Here’s the source code of ruby String.length (at the time of writing this article):

VALUE
rb_str_length(VALUE str)
{
    return LONG2NUM(str_strlen(str, NULL));
}

As you can see it a calls str_strlen and then calls LONG2NUM on the results, what LONG2NUM does is just to convert a C long int into a ruby Numeric class. At this point let’s see what str_strlen does:

static long
str_strlen(VALUE str, rb_encoding *enc)
{
    const char *p, *e;
    int cr;

    if (single_byte_optimizable(str)) return RSTRING_LEN(str);
    if (!enc) enc = STR_ENC_GET(str);
    p = RSTRING_PTR(str);
    e = RSTRING_END(str);
    cr = ENC_CODERANGE(str);

    if (cr == ENC_CODERANGE_UNKNOWN) {
	long n = rb_enc_strlen_cr(p, e, enc, &cr);
	if (cr) ENC_CODERANGE_SET(str, cr);
	return n;
    }
    else {
	return enc_strlen(p, e, enc, cr);
    }
}

What you should focus on is just the bold text, which is what usually runs (except if the string is encoded in a multi-byte encoding). If you take a look all is does is to call RSTRING_LEN(str):

#define RSTRING_LEN(string) RSTRING(string)->len

The above is a C macro which just fetches len from a RString struct. In fact every Ruby string is stored in a RString struct, which contains meaningful informations such as the current length of the String:

struct RString {
    struct RBasic basic;
    union {
        struct {
            long len;
            char *ptr;
            union {
                long capa;
                VALUE shared;
            } aux;
        } heap;
        char ary[RSTRING_EMBED_LEN_MAX + 1];
    } as;
};

Now that you’ve seen how it works I think you already know the answer: the time complexity to read a String length in ruby is O(1) constant time, unless we are saving a string in a multi byte encoding which cannot benefit from the single_byte_optimizable feature. In that case we have a performance degradation to O(n).

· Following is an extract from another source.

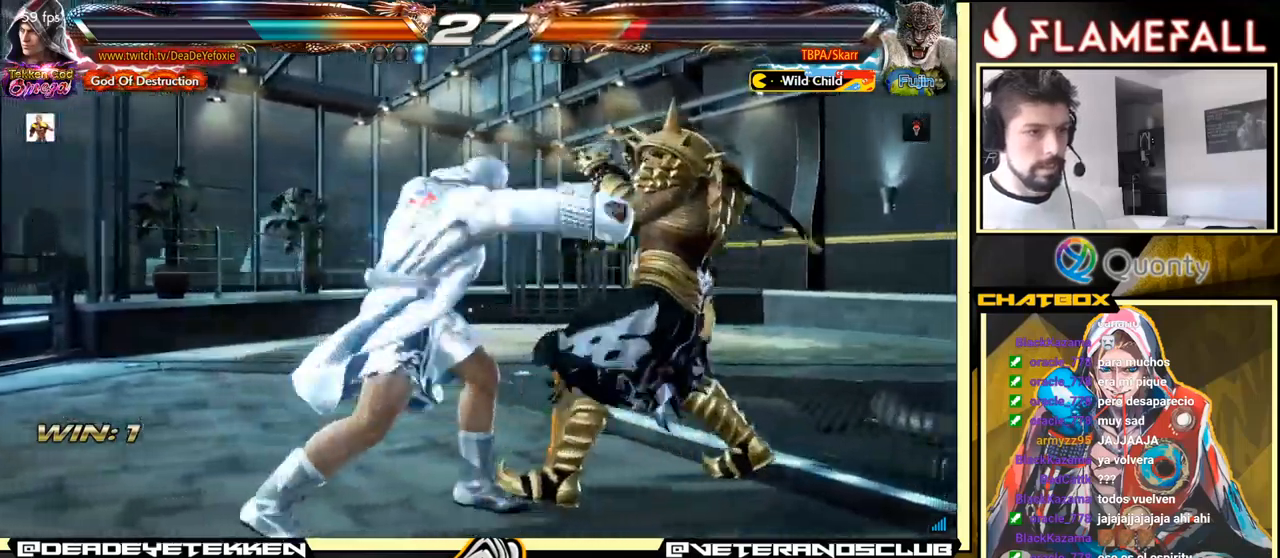
{"buttons": [], "left_stick": "center", "events": [[33, "A", "up"], [100, "left_stick", "down-left"], [433, "X", "down"], [433, "left_stick", "center"], [500, "X", "up"]]}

Below some benchmarks which shows this:

require 'benchmark/ips'

optimizable = "this is a string" * 10_000
not_optimizable = "this is â string" * 10_000

Benchmark.ips do |x|
  x.report("optimizable") { optimizable.length }
  x.report("not optimizable") { not_optimizable.length }
  x.compare!
end

result:

Calculating -------------------------------------
         optimizable   268.816k i/100ms
     not optimizable     7.570k i/100ms
-------------------------------------------------
         optimizable     28.189M (± 4.8%) i/s -    140.322M
     not optimizable     76.836k (± 5.8%) i/s -    386.070k

Comparison:
         optimizable: 28188582.0 i/s
     not optimizable:    76836.2 i/s - 366.87x slower

As you can see just by using a 160000 length string the optimized O(1) version is 366 times faster, the longer is the string compared the faster will be the optimized version due to the different time complexity.